**TASK DIRECTIONS:**
Write out the text of every entry below line for line, without any change. Leave the pictures out of your answer.

::::

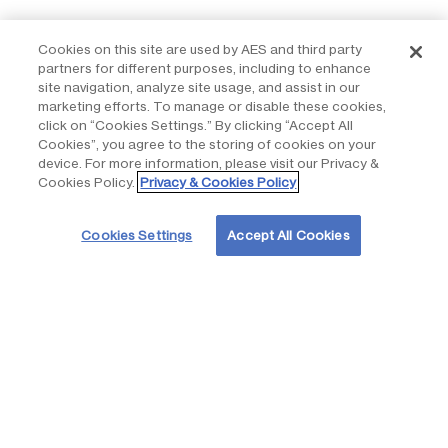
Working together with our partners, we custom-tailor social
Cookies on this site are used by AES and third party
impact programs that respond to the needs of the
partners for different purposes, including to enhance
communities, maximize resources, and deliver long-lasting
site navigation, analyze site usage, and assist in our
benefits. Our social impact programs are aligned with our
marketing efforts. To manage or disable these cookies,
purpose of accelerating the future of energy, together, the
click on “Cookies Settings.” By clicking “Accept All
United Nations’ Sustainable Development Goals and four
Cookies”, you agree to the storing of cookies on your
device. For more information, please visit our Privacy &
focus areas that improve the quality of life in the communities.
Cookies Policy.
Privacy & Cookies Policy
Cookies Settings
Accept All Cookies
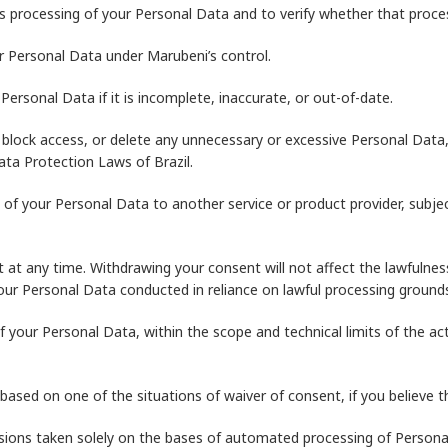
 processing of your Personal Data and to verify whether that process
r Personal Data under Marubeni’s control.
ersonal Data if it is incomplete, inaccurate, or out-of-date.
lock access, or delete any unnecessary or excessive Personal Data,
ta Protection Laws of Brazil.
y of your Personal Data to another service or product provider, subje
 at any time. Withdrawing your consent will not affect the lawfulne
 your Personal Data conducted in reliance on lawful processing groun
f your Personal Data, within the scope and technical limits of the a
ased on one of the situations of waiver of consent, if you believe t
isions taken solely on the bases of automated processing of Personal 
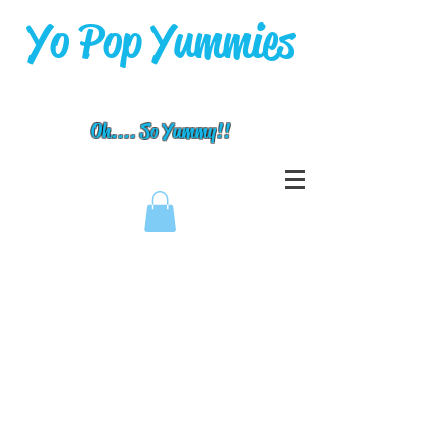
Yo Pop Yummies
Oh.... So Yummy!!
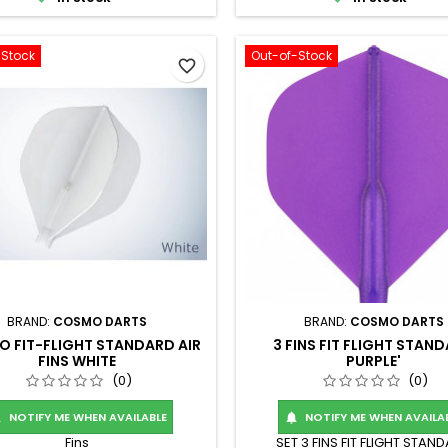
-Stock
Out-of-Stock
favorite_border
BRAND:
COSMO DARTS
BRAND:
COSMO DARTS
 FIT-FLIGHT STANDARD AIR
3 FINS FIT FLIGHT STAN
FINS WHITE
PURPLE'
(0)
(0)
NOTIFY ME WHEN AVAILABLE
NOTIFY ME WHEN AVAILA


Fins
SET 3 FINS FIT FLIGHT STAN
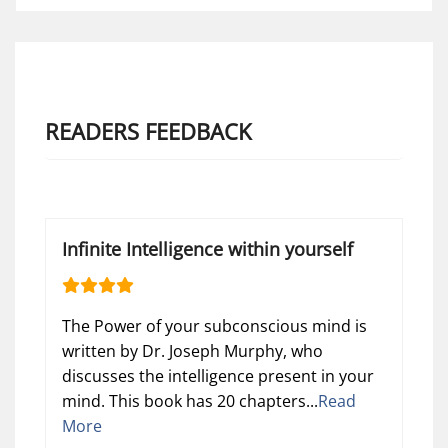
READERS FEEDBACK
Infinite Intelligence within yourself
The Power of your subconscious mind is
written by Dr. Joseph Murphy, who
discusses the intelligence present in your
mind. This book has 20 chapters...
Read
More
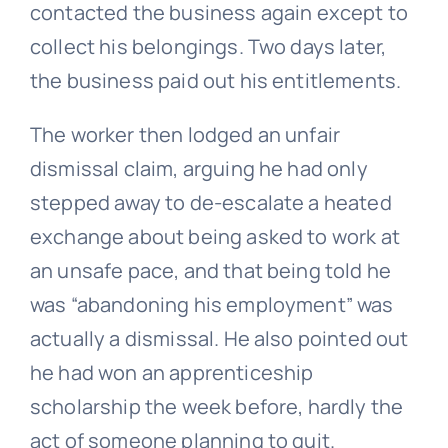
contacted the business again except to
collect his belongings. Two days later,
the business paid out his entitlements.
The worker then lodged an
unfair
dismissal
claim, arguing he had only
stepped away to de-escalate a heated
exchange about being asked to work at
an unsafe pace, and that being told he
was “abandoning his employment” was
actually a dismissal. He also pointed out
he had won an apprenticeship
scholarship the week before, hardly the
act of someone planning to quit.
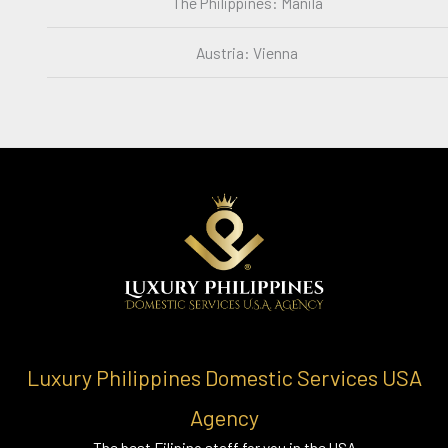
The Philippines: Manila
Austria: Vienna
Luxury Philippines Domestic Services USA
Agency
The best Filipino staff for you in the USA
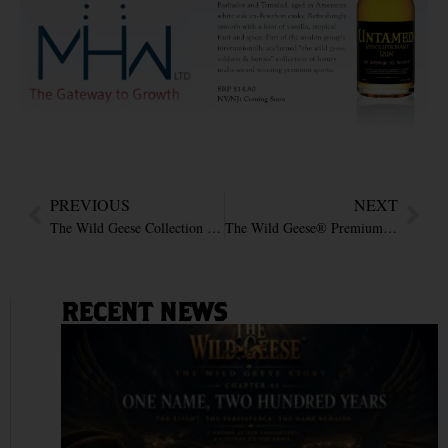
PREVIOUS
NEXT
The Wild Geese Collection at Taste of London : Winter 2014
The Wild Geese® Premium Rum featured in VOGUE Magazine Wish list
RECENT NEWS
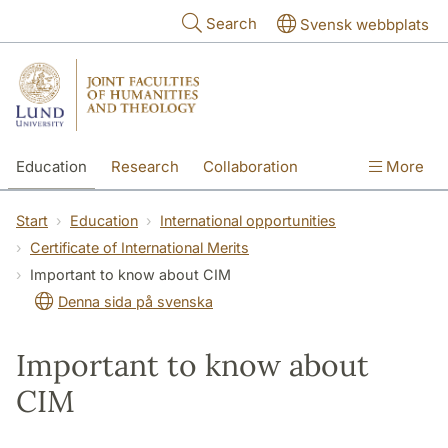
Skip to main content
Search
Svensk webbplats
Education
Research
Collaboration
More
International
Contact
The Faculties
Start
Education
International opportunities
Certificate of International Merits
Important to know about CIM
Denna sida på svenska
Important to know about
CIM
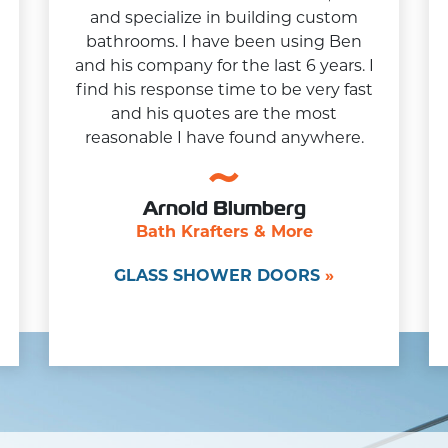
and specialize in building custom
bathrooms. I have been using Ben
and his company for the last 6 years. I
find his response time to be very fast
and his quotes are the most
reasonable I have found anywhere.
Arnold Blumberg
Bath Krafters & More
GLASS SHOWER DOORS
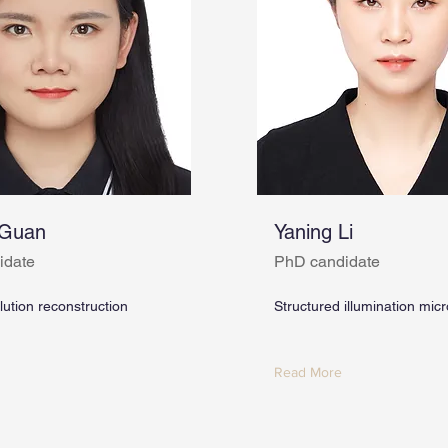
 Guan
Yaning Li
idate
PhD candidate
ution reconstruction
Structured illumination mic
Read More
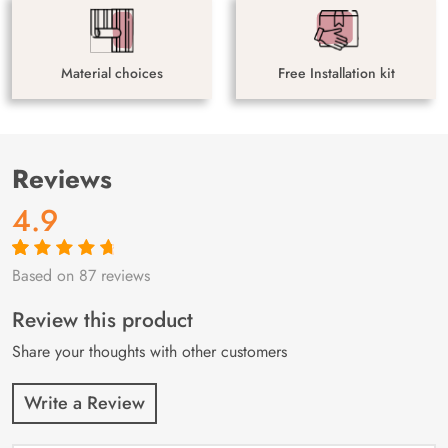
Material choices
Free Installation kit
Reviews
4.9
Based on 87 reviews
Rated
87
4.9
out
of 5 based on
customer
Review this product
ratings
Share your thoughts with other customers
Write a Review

::::

**RESULT:**
Working together with our partners, we custom-tailor social
Cookies on this site are used by AES and third party
impact programs that respond to the needs of the
partners for different purposes, including to enhance
communities, maximize resources, and deliver long-lasting
site navigation, analyze site usage, and assist in our
benefits. Our social impact programs are aligned with our
marketing efforts. To manage or disable these cookies,
purpose of accelerating the future of energy, together, the
click on “Cookies Settings.” By clicking “Accept All
United Nations’ Sustainable Development Goals and four
Cookies”, you agree to the storing of cookies on your
device. For more information, please visit our Privacy &
focus areas that improve the quality of life in the communities.
Cookies Policy.
Privacy & Cookies Policy
Cookies Settings
Accept All Cookies
 processing of your Personal Data and to verify whether that process
r Personal Data under Marubeni’s control.
ersonal Data if it is incomplete, inaccurate, or out-of-date.
lock access, or delete any unnecessary or excessive Personal Data,
ta Protection Laws of Brazil.
y of your Personal Data to another service or product provider, subje
 at any time. Withdrawing your consent will not affect the lawfulne
 your Personal Data conducted in reliance on lawful processing groun
f your Personal Data, within the scope and technical limits of the a
ased on one of the situations of waiver of consent, if you believe t
isions taken solely on the bases of automated processing of Personal 
Yo Pop Yummies
Oh.... So Yummy!!
-Stock
Out-of-Stock
favorite_border
BRAND:
COSMO DARTS
BRAND:
COSMO DARTS
 FIT-FLIGHT STANDARD AIR
3 FINS FIT FLIGHT STAN
FINS WHITE
PURPLE'
(0)
(0)
NOTIFY ME WHEN AVAILABLE
NOTIFY ME WHEN AVAILA


Fins
SET 3 FINS FIT FLIGHT STAN
READERS FEEDBACK
Infinite Intelligence within yourself
The Power of your subconscious mind is
written by Dr. Joseph Murphy, who
discusses the intelligence present in your
mind. This book has 20 chapters...
Read
More
contacted the business again except to
collect his belongings. Two days later,
the business paid out his entitlements.
The worker then lodged an
unfair
dismissal
claim, arguing he had only
stepped away to de-escalate a heated
exchange about being asked to work at
an unsafe pace, and that being told he
was “abandoning his employment” was
actually a dismissal. He also pointed out
he had won an apprenticeship
scholarship the week before, hardly the
act of someone planning to quit.
The Philippines: Manila
Austria: Vienna
Luxury Philippines Domestic Services USA
Agency
The best Filipino staff for you in the USA
PREVIOUS
NEXT
The Wild Geese Collection at Taste of London : Winter 2014
The Wild Geese® Premium Rum featured in VOGUE Magazine Wish list
RECENT NEWS
Skip to main content
Search
Svensk webbplats
Education
Research
Collaboration
More
International
Contact
The Faculties
Start
Education
International opportunities
Certificate of International Merits
Important to know about CIM
Denna sida på svenska
Important to know about
CIM
and specialize in building custom
bathrooms. I have been using Ben
and his company for the last 6 years. I
find his response time to be very fast
and his quotes are the most
reasonable I have found anywhere.
Arnold Blumberg
Bath Krafters & More
GLASS SHOWER DOORS
 Guan
Yaning Li
idate
PhD candidate
ution reconstruction
Structured illumination mic
Read More
Material choices
Free Installation kit
Reviews
4.9
Based on 87 reviews
Rated
87
4.9
out
of 5 based on
customer
Review this product
ratings
Share your thoughts with other customers
Write a Review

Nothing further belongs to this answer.